In a year where immersive design and cultural storytelling are redefining the boundaries of technology, Katha Room has emerged as a beacon of innovation. The app, nominated as a Finalist in the Apple Design Awards 2026 under the Social Impact category, represents a deeply human mission: to take Indian regional stories to children across the world.
For Parjanya Creative Solutions, this recognition is the culmination of a journey spanning over 16 years of building for the Apple ecosystem, six years of nurturing Parjanya, and two intense years of shaping Katha Room. “We are beyond humbled, thrilled, and honestly still processing this,” the team shared, reflecting the emotional weight of the nomination.
At its core, Katha Room began with a simple belief: Indian stories deserve to travel the world. This belief has been consistently nurtured through earlier projects like Prayoga, Vedike, and Immersive India, each committed to showcasing India’s cultural richness on global platforms.
What sets Katha Room apart is its design philosophy. The app embraces Liquid Glass, weaving its interface around the ancient Indian art form of Gond painting. It integrates Foundation models to enhance interactivity, yet remains steadfastly kid-friendly, ensuring accessibility without compromising on cultural depth. This fusion of tradition and cutting-edge technology is what makes the nomination in Social Impact especially meaningful.
The journey has been collaborative. Co-Founder krishnaprasad J credits Harish K. (ScalePeak), Raksha Rao, and designer Rajdeep Singha as pivotal partners in bringing Katha Room to life. Together, they’ve built not just an app, but a cultural bridge—one that carries the voices of India’s billion untold stories to children worldwide.

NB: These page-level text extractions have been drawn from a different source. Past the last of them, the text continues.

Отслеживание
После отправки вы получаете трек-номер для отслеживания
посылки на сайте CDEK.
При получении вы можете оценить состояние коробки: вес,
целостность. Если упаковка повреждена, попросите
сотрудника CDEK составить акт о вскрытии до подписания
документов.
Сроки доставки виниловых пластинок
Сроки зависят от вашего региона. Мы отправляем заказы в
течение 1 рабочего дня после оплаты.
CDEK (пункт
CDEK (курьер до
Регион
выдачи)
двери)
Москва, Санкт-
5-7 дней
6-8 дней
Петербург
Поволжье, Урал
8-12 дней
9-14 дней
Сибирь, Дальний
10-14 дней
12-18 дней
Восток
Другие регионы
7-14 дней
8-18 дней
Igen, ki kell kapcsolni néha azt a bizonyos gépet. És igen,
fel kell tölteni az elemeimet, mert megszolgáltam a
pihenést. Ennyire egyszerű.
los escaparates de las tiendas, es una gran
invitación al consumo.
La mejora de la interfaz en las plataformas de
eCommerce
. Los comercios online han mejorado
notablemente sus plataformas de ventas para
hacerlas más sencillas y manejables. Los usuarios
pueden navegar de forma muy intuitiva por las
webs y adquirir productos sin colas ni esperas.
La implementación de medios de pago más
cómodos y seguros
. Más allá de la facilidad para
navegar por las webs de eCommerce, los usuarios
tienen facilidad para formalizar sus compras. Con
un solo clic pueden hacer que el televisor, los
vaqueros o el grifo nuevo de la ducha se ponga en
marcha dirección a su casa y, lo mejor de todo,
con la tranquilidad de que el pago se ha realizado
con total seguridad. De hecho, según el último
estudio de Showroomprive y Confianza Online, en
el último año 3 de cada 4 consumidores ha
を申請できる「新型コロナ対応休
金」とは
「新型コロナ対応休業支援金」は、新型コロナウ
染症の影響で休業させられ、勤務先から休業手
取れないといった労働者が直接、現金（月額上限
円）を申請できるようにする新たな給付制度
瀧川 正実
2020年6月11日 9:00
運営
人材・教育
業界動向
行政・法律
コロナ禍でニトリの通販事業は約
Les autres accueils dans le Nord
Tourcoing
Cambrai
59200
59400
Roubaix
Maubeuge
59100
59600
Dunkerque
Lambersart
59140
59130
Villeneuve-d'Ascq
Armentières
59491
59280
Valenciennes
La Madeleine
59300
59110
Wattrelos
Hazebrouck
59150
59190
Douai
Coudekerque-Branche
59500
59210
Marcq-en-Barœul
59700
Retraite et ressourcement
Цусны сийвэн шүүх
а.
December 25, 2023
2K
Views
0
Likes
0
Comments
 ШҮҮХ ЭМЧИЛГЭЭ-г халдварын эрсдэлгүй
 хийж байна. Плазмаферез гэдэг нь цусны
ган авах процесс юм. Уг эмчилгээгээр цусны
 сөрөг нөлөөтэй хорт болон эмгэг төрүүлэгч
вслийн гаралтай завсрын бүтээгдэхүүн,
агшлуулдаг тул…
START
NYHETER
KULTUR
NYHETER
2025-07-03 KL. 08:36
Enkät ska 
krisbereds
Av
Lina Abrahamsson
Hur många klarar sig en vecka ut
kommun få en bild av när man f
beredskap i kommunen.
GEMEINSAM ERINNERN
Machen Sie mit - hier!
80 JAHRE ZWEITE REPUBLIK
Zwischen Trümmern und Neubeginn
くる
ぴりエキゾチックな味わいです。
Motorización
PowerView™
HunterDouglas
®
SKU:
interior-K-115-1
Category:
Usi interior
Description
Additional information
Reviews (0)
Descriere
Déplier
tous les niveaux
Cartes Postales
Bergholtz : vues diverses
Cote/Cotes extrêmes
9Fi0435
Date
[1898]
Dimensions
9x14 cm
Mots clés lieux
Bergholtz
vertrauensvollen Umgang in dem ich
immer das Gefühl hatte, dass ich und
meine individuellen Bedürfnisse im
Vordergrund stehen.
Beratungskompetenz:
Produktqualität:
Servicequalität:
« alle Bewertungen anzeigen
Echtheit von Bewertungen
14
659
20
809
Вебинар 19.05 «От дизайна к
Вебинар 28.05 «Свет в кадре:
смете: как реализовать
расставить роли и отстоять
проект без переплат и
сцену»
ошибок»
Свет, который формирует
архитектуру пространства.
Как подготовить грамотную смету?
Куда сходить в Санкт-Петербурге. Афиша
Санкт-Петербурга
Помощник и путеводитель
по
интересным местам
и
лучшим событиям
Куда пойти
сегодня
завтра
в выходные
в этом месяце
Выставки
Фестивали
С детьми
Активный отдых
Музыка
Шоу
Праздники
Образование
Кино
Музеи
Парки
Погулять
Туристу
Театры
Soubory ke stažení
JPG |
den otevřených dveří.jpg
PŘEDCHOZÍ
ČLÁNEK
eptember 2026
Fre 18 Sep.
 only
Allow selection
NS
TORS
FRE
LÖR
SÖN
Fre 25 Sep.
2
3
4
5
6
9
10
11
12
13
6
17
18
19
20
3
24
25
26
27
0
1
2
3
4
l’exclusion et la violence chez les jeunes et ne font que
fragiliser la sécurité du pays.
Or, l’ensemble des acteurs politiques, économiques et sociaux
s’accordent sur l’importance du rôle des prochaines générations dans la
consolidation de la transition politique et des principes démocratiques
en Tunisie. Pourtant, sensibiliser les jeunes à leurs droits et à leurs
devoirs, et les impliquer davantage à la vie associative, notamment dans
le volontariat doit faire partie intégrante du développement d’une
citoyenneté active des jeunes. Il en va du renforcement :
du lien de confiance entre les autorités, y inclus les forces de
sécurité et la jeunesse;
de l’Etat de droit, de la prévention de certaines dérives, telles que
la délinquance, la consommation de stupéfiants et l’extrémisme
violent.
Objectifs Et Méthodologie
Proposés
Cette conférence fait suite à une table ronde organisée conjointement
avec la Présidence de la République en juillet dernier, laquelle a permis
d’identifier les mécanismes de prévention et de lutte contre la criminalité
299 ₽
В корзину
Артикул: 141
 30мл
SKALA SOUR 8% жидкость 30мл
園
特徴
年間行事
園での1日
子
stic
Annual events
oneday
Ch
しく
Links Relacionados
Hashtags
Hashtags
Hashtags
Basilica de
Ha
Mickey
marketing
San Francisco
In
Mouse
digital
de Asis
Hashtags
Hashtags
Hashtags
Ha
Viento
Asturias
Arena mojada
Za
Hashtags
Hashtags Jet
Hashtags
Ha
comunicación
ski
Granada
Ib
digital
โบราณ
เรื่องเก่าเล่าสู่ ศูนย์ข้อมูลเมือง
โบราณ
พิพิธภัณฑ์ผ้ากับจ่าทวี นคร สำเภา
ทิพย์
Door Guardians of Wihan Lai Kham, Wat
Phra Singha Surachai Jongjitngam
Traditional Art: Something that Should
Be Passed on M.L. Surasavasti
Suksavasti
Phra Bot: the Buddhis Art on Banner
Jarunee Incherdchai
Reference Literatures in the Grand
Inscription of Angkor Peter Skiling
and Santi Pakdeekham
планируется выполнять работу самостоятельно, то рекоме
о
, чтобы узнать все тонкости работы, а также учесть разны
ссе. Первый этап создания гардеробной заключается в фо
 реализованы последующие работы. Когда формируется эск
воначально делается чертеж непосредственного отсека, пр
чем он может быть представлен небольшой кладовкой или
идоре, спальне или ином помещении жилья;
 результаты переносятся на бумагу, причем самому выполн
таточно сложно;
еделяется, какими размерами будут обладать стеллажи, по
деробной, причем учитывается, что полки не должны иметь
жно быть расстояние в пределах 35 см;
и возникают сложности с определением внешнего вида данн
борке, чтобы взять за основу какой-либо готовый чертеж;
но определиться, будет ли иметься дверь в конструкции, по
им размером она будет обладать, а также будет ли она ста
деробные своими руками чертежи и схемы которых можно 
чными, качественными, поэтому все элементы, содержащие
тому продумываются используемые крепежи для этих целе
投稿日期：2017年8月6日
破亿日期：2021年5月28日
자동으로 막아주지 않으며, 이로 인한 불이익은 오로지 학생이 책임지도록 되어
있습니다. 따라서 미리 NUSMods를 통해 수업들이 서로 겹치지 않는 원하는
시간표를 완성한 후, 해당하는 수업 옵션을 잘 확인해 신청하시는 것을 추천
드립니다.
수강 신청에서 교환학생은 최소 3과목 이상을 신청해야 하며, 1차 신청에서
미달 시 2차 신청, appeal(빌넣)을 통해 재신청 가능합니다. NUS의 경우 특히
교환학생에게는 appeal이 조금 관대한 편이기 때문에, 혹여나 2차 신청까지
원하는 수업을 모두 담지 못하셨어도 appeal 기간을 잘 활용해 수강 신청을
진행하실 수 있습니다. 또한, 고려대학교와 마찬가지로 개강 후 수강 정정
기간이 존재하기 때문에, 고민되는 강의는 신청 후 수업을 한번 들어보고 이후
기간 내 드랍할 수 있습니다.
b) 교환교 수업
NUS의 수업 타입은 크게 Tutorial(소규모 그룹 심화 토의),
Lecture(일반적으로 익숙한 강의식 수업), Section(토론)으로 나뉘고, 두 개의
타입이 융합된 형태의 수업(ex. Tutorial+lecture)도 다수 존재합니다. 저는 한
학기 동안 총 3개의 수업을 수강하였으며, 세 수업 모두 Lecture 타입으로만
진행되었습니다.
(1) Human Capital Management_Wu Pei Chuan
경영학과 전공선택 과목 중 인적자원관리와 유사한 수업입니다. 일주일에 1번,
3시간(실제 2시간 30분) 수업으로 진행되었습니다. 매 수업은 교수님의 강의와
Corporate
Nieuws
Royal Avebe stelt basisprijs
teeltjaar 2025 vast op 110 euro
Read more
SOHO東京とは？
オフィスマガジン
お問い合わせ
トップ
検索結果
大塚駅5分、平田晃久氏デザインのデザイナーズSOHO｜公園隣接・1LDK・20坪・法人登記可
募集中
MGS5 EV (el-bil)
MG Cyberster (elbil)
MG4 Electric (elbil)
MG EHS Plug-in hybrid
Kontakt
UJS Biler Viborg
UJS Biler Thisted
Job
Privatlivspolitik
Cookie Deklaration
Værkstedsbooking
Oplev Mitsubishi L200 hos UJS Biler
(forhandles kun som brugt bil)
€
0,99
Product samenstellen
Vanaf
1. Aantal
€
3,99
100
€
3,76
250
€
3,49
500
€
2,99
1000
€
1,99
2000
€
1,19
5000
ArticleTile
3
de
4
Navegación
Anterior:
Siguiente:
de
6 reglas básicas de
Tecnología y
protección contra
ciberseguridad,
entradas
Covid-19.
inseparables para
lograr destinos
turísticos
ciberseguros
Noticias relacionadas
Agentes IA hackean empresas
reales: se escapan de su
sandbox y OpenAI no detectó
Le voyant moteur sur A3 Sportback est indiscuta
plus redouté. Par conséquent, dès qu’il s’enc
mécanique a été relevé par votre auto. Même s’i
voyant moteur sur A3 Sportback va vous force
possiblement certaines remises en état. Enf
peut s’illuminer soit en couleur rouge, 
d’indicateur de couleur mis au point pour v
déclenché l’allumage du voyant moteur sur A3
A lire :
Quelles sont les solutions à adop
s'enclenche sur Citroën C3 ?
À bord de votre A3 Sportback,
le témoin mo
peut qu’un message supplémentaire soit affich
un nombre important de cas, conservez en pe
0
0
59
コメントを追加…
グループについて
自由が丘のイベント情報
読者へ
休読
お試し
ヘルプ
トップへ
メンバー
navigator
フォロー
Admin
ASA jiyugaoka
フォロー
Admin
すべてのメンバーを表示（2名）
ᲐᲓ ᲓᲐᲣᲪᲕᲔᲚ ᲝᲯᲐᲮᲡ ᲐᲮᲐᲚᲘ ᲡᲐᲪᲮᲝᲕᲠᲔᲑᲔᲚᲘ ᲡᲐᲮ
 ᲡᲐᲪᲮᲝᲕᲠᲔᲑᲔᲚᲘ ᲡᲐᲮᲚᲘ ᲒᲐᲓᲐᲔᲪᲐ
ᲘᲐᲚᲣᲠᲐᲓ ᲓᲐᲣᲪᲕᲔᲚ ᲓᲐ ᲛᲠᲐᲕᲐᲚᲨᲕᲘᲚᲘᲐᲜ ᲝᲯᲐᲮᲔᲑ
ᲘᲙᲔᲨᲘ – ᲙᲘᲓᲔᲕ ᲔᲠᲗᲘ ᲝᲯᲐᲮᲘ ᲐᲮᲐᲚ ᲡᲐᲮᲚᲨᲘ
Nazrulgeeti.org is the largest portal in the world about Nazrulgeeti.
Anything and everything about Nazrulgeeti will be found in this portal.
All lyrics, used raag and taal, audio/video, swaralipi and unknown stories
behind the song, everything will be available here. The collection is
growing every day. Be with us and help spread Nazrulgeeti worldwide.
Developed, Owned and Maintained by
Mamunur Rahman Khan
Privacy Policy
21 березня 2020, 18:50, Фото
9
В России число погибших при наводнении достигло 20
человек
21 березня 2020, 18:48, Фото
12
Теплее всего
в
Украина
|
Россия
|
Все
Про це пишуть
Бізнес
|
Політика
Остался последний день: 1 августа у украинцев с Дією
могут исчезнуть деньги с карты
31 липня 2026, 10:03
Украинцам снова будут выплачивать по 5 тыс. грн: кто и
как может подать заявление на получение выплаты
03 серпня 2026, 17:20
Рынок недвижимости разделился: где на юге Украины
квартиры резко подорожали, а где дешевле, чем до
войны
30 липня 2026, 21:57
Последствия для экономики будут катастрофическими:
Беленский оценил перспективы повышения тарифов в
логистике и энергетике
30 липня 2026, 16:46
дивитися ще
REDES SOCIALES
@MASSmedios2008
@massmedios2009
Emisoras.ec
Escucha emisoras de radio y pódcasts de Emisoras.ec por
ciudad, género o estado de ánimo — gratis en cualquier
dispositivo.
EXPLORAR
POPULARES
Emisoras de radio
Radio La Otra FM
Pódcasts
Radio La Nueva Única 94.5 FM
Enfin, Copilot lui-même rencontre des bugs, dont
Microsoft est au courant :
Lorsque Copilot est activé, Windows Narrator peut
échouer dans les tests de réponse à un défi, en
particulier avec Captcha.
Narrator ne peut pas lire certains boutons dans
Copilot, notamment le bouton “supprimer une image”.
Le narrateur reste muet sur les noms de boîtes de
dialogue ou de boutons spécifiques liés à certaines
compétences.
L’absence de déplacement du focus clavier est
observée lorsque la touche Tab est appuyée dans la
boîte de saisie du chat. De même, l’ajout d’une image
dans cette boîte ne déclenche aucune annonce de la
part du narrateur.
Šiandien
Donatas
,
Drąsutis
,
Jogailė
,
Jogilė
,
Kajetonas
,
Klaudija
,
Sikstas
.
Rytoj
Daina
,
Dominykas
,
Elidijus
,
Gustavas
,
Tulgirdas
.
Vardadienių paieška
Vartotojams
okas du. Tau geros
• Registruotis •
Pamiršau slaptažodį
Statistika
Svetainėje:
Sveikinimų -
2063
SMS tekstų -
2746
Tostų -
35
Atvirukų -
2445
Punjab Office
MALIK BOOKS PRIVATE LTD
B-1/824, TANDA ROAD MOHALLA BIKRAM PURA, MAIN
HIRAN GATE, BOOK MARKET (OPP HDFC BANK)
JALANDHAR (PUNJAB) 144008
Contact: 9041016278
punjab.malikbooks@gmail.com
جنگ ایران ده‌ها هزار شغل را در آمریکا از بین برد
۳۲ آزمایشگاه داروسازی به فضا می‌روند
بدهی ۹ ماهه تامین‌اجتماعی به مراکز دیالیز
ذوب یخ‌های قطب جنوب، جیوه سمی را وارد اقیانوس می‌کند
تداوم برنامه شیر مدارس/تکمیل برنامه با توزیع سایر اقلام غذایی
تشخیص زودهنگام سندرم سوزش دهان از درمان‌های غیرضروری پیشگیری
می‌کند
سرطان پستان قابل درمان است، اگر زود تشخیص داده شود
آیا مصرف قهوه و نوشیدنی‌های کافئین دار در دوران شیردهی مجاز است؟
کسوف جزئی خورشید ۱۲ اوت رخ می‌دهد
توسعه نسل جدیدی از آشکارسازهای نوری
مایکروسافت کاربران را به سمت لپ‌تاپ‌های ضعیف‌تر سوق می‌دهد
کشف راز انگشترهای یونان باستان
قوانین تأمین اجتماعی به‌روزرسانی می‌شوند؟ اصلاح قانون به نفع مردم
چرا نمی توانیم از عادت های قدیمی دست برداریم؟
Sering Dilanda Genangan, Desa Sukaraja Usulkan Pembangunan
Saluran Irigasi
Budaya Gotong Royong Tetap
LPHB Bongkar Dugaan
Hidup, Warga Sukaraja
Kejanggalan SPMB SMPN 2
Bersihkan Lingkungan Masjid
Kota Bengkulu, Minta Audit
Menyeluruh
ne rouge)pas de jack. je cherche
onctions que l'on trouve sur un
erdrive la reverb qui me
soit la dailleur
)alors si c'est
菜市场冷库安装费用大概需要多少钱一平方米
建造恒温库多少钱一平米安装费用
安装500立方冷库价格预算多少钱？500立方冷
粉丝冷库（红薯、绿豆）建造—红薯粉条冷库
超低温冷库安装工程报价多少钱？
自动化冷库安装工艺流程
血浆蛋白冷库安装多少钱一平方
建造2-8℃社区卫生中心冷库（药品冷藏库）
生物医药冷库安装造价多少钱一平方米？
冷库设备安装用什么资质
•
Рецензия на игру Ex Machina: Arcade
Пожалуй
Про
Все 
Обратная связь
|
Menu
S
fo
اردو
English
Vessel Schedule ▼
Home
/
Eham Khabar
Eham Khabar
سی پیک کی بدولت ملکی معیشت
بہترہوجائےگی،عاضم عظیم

Katha Room is more than an app; it’s a statement. It demonstrates how immersive design can transcend entertainment to become a vessel of cultural preservation and global storytelling. In an era where technology often risks erasing local identities, Katha Room proves that innovation can amplify them instead.
As the Apple Design Awards spotlight this work, the recognition feels like a small but significant step toward a larger vision: making Indian regional stories part of the global childhood imagination. And as Krishnaprasad Jagadish and his team put it, “India has a billion stories untold, and we are just getting started.”